*TASK SET*
**1)** In the passage on stock warrants, what exercise price was set for the warrants issued on June 19, 2012?
**2)** Carry on the passage on stock warrants, starting after its final sentence.

*PROVIDED TEXT*
Fiscal Year Ended March 31, 2013:

 

In April 2012, we issued warrants to purchase 1,617,459 shares of Common Stock to the placement firm that arranged $1 million in bridge financing in the fiscal year ended March 31, 2012. Those warrants were on the same terms as those received by the investors in the bridge financing with a term of five years and an exercise price of $0.11.

 

On April 5, 2012, under the unit subscription agreement noted above, we issued Warrants to purchase 1,250,000 shares of Common Stock. The Warrants are exercisable for a period of seven years from the date of issuance at an exercise price of $0.125, subject to adjustments for stock splits, stock dividends, recapitalizations and the like. The Purchaser may exercise the Warrant on a cashless basis if the shares of common stock underlying the Warrant are not then registered pursuant to an effective registration statement. In the event the Purchaser exercises the Warrant on a cashless basis, we will not receive any proceeds.  There are no registration rights with respect to the Warrants or the Warrant Shares.

 

On June 19, 2012, under the unit subscription agreement noted above, we issued Warrants to purchase 4,111,111 shares of Common Stock. The Warrants are exercisable for a period of seven years from the date of issuance at an exercise price of $0.108, subject to adjustments for stock splits, stock dividends, recapitalizations and the like. The Purchaser may exercise the Warrant on a cashless basis if the shares of common stock underlying the Warrant are not then registered pursuant to an effective registration statement. In the event the Purchaser exercises the Warrant on a cashless basis, we will not receive any proceeds.  There are no registration rights with respect to the Warrants or the Warrant Shares.

  

On June 26, 2012, under the unit subscription agreement noted above, we issued Warrants to purchase 69,911 shares of Common Stock. The Warrants are exercisable for a period of seven years from the date of issuance at an exercise price of $0.107, subject to adjustments for stock splits, stock dividends, recapitalizations and the like. The Purchaser may exercise the Warrant on a cashless basis if the shares of common stock underlying the Warrant are not then registered pursuant to an effective registration statement. In the event the Purchaser exercises the Warrant on a cashless basis, we will not receive any proceeds.  There are no registration rights with respect to the Warrants or the Warrant Shares.

*DATA EXTRACT*
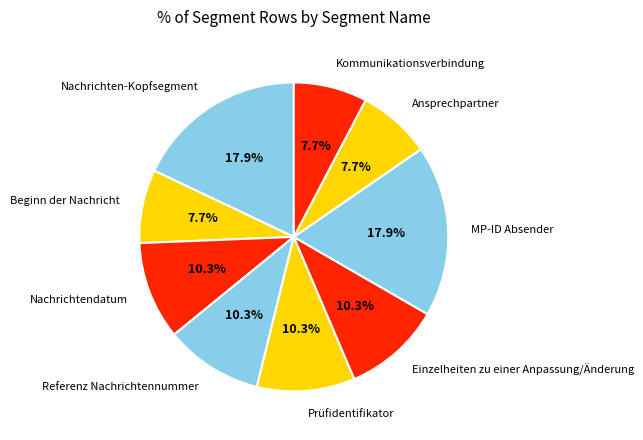

Which has a higher value, Einzelheiten zu einer Anpassung/Änderung or Nachrichten-Kopfsegment?

Nachrichten-Kopfsegment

*ANSWER SECTION*
**1)** $0.108

**2)**
In July 2012, we issued 461,409 shares of common stock to the holder of a $25,000 October & November 2009 10% Convertible Note in exchange for the value of the principal and related accrued interest of $8,000 under the same terms that we used to sell units consisting of one share of common stock and one-half of a stock purchase warrant on June 29, 2012. As part of that structure, the noteholder also received seven year warrants to purchase 230,705 share of common stock at a price of $0.107 per share.

 

On August 29, 2012, under the unit subscription agreement noted above, we issued Warrants to purchase 1,693,750 shares of Common Stock. The Warrants are exercisable for a period of seven years from the date of issuance at an exercise price of $0.12 per share, subject to adjustments for stock splits, stock dividends, recapitalizations and the like. The Purchaser may exercise the Warrant on a cashless basis if the shares of common stock underlying the Warrant are not then registered pursuant to an effective registration statement. In the event the Purchaser exercises the Warrant on a cashless basis, we will not receive any proceeds.  There are no registration rights with respect to the Warrants or the Warrant Shares.

 

In October 2012, under the unit subscription agreement noted above, we issued Warrants to purchase 911,707 shares of Common Stock. The Warrants are exercisable for a period of seven years from the date of issuance at an average exercise price of $0.111 per share, subject to adjustments for stock splits, stock dividends, recapitalizations and the like. The Purchaser may exercise the Warrant on a cashless basis if the shares of common stock underlying the Warrant are not then registered pursuant to an effective registration statement. In the event the Purchaser exercises the Warrant on a cashless basis, we will not receive any proceeds.  There are no registration rights with respect to the Warrants or the Warrant Shares.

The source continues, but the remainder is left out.